# 2016 Manatee County Fair BBQ Competition (results are in)



## JckDanls 07 (Jan 23, 2016)

ok..  So Steve (FloridaSteve) and I participated (on separate teams) in our local fair's BBQ comp for charity...  here is Steve's post before the Comp... http://www.smokingmeatforums.com/t/241195/last-practice-before-contest#post_1515442

Before we go any further...  I will say that I only have one pic... I'm not a big picture taker...   Maybe Steve has more ... 

It was a chilly (55`) and VERY windy day...As usual, both of our Mini WSM's performed flawlessly ...  I took skin off..  deboned..  trimmed fat..  scrapped fat of skin... brined for 2 hrs... rewrapped skin back on after brine... smoked for 2 hrs and then dredged them in sauce and back on for 20 minutes...  

Let me thank Meowy for posting this rub as that's what I used...   http://www.smokingmeatforums.com/t/100610/meowys-rub#post_564129


I used a sauce that is bottled here in town.. Called Pat's Ho-Made BBQ sauce...  mixed some brown sugar and honey in it... 













Pat's BBQ Sauce.jpg



__ JckDanls 07
__ Jan 29, 2013





 

Proud to say that my partner (not a member here) and I,  "Team Rufuze-2-Luze" , took 3rd place...  from a limit of 12 teams...   Our charity of choice is the local Boys and Girls club..  so $150 (1st-$500, 2nd-$300) goes to them in our names... 

All in all it was a blast... OHHHHH..  we also do a side comp with appetizers we pass around...  ourselves as judges...  I believe it was a blue crab cake slider that won that...  I did pork shotz...  

click on picture to enlarge ... 












Manatee Fair Comp 2016.jpg



__ JckDanls 07
__ Jan 23, 2016


----------



## dougmays (Jan 25, 2016)

That's awesome Keith, Congrats!! I like the hats haha!

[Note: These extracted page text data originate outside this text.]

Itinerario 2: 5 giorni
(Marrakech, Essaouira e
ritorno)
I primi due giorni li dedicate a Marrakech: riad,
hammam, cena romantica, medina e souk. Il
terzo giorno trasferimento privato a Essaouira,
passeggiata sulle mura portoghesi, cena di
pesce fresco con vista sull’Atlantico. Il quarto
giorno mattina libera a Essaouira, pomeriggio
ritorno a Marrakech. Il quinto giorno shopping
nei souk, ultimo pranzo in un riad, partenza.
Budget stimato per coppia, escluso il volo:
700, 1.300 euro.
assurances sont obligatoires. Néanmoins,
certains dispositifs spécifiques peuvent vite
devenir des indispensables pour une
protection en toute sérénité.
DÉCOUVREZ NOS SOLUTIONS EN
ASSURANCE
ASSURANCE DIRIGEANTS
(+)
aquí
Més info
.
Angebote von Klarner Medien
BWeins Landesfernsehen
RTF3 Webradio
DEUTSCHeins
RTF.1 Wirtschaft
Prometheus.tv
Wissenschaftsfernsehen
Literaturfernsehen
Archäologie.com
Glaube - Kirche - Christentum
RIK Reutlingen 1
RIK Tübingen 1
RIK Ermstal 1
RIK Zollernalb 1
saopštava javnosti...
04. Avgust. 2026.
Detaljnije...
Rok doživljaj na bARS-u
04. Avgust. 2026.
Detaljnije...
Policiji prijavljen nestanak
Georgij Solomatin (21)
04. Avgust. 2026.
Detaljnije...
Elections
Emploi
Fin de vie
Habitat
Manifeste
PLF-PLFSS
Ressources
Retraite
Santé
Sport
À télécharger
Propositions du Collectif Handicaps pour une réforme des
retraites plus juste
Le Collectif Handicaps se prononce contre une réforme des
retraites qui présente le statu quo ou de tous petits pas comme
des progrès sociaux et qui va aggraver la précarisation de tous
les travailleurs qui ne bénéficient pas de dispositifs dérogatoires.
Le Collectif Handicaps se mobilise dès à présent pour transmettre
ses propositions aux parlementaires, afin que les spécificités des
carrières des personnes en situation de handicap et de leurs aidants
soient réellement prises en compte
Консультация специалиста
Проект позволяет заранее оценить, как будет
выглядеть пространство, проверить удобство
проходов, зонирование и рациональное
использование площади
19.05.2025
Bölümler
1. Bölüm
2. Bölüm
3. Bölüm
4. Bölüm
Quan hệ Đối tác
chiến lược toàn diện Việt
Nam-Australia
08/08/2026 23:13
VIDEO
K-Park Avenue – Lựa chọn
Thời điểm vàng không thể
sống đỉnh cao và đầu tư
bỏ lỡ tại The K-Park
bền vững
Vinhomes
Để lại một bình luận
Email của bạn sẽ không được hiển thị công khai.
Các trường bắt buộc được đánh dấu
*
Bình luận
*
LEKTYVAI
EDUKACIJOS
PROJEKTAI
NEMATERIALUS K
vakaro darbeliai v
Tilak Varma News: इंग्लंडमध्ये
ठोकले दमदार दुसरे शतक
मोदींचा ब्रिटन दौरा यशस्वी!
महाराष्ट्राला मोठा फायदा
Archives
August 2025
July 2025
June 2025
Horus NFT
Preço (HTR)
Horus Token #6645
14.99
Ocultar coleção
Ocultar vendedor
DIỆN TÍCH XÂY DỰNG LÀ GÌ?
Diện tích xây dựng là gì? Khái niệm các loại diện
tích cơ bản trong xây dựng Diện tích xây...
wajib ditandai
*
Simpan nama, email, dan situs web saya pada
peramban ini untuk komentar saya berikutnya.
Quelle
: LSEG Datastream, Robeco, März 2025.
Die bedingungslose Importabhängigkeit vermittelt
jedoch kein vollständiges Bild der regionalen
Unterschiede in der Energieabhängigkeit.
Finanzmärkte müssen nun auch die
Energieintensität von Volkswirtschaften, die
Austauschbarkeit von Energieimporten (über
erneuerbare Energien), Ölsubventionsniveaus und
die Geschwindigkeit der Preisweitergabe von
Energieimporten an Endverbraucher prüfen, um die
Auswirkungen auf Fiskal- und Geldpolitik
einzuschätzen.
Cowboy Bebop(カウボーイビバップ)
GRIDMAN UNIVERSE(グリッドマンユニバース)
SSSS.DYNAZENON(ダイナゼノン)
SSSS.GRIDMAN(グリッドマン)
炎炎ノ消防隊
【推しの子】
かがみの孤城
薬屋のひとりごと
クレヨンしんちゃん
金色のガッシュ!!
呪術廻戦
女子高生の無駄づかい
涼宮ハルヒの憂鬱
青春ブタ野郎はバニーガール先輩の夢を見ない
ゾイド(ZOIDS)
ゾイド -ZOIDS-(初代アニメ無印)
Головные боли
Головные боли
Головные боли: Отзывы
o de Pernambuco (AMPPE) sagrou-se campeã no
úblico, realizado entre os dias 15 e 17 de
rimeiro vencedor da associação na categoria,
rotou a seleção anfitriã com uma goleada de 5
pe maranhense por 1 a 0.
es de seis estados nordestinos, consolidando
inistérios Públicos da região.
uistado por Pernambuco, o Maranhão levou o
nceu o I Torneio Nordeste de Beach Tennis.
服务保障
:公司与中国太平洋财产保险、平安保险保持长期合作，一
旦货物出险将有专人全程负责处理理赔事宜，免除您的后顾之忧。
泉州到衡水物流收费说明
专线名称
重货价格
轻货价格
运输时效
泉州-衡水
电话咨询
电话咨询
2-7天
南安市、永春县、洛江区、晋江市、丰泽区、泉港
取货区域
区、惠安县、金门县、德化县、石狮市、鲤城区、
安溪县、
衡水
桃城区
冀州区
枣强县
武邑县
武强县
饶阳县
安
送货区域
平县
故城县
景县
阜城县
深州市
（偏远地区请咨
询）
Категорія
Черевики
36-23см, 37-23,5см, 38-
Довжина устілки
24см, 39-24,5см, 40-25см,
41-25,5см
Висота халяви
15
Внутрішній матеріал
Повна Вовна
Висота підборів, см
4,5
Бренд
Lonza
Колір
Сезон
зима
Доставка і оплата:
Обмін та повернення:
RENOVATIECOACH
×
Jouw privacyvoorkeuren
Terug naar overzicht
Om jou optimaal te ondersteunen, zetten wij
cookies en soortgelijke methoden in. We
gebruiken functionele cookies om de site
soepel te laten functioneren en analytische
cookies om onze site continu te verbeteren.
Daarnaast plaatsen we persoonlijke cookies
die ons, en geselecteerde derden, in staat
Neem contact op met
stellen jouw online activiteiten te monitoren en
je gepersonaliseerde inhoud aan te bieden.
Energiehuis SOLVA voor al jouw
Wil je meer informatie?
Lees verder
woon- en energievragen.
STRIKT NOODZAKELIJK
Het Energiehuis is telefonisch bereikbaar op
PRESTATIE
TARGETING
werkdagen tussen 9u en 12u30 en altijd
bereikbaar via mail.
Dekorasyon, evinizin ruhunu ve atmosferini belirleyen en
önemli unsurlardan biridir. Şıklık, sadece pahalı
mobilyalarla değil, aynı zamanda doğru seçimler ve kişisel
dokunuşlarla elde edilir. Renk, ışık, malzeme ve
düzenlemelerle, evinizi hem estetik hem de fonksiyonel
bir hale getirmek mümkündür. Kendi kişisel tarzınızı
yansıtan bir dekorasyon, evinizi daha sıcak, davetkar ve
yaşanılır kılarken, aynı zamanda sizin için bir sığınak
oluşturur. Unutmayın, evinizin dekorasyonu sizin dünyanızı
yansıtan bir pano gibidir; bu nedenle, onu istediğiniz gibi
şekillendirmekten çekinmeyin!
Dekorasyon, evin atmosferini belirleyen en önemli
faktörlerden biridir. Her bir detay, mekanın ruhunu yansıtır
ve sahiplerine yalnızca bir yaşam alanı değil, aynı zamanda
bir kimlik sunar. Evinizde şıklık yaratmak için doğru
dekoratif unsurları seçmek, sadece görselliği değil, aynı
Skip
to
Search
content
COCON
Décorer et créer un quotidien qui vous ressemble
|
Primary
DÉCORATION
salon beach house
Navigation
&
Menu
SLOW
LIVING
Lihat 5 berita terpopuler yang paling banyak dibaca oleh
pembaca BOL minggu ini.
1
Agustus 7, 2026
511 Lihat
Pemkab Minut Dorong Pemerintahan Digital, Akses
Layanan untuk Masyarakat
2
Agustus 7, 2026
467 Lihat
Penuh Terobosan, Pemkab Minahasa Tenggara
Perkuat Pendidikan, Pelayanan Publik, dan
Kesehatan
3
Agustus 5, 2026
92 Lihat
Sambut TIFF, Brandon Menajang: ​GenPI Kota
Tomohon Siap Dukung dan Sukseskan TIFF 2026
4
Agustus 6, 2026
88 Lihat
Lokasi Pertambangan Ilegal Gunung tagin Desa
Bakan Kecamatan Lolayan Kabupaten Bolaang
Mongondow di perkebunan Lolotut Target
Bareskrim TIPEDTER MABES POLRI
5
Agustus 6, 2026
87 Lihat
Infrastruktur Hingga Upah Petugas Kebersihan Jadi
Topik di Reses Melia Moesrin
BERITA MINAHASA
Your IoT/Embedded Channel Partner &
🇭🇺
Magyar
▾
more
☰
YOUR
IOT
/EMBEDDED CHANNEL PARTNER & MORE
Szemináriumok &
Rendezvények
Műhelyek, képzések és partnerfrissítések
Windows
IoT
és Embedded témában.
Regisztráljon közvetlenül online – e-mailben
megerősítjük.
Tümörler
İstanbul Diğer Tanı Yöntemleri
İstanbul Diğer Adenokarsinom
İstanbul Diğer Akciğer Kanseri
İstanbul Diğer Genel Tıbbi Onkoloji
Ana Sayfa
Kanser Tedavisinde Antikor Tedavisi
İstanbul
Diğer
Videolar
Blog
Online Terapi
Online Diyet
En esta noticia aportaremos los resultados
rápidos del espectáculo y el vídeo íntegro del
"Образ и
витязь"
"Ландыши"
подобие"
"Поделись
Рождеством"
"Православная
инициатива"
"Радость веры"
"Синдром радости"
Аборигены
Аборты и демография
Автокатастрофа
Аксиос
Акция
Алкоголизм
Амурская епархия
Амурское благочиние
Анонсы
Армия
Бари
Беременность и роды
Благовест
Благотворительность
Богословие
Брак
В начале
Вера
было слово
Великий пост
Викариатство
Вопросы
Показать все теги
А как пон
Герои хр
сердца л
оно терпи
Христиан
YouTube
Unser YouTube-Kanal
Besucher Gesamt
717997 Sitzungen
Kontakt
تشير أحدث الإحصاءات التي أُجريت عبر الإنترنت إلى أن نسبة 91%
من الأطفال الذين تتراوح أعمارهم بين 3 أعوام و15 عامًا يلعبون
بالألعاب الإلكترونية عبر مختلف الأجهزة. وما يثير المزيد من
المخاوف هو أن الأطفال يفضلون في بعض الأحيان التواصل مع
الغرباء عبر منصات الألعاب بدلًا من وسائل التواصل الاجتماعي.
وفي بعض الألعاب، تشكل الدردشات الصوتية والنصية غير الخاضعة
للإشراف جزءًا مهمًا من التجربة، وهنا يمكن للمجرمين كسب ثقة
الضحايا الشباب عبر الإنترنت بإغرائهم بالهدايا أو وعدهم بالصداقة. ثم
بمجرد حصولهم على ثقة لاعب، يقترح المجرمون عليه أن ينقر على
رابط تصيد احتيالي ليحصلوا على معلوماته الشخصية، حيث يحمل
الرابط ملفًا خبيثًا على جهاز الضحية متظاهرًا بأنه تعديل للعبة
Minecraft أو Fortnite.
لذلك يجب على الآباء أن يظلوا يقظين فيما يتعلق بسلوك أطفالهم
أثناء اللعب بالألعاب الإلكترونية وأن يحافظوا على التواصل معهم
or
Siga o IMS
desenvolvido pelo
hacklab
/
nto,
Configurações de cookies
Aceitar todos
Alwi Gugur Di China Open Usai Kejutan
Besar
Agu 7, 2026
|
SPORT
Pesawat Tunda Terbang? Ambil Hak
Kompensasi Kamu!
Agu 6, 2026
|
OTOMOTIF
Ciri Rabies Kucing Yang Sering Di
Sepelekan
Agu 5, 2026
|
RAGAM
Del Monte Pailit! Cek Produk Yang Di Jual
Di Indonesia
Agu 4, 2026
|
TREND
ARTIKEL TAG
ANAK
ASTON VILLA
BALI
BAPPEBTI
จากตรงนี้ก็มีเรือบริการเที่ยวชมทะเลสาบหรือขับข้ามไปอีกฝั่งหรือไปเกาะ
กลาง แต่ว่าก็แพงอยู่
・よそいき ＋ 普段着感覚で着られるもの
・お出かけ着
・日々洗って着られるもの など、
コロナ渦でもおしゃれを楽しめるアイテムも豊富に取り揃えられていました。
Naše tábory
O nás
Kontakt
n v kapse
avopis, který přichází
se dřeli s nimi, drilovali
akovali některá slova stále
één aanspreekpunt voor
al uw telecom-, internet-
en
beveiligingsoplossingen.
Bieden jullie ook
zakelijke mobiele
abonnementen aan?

This was a fun competition, hopefully i can come down next year and do it!


----------



## dougmays (Jan 25, 2016)

No pictures of the Q though?


----------



## tropics (Jan 25, 2016)

Congrats on placing and doing the right thing, for a charity points for that

Richie


----------



## bbqbrett (Jan 25, 2016)

Congrats, I hope you had a good time!


----------



## JckDanls 07 (Jan 25, 2016)

dougmays said:


> No pictures of the Q though?



Unfortunately No..   Rob was in charge of taking pictures ... needless to say..  he failed his mission ...


----------



## JckDanls 07 (Jan 25, 2016)

Doug..  Richie...  Brett..  thanks guys....


----------



## dirtsailor2003 (Jan 25, 2016)

Woohoo Congrats!


----------



## oregon smoker (Jan 25, 2016)

Congratulations Great Job!!!

What a great charity as well to help  
	

	
	
		
		



		
			






Tom


----------



## JckDanls 07 (Jan 26, 2016)

Thanks Case...  and Tom..  that's the second time for a 3rd place finish..  both times the winnings going to the boys and girls club ...


----------



## nimrod (Jan 28, 2016)

Keith,

Congratulations on the win!!!

Craig


----------



## JckDanls 07 (Jan 28, 2016)

Thanks Craig..  we had a blast...


----------



## SmokinAl (Jan 29, 2016)

Awesome Keith!!

Congrats to both of you!!

Al


----------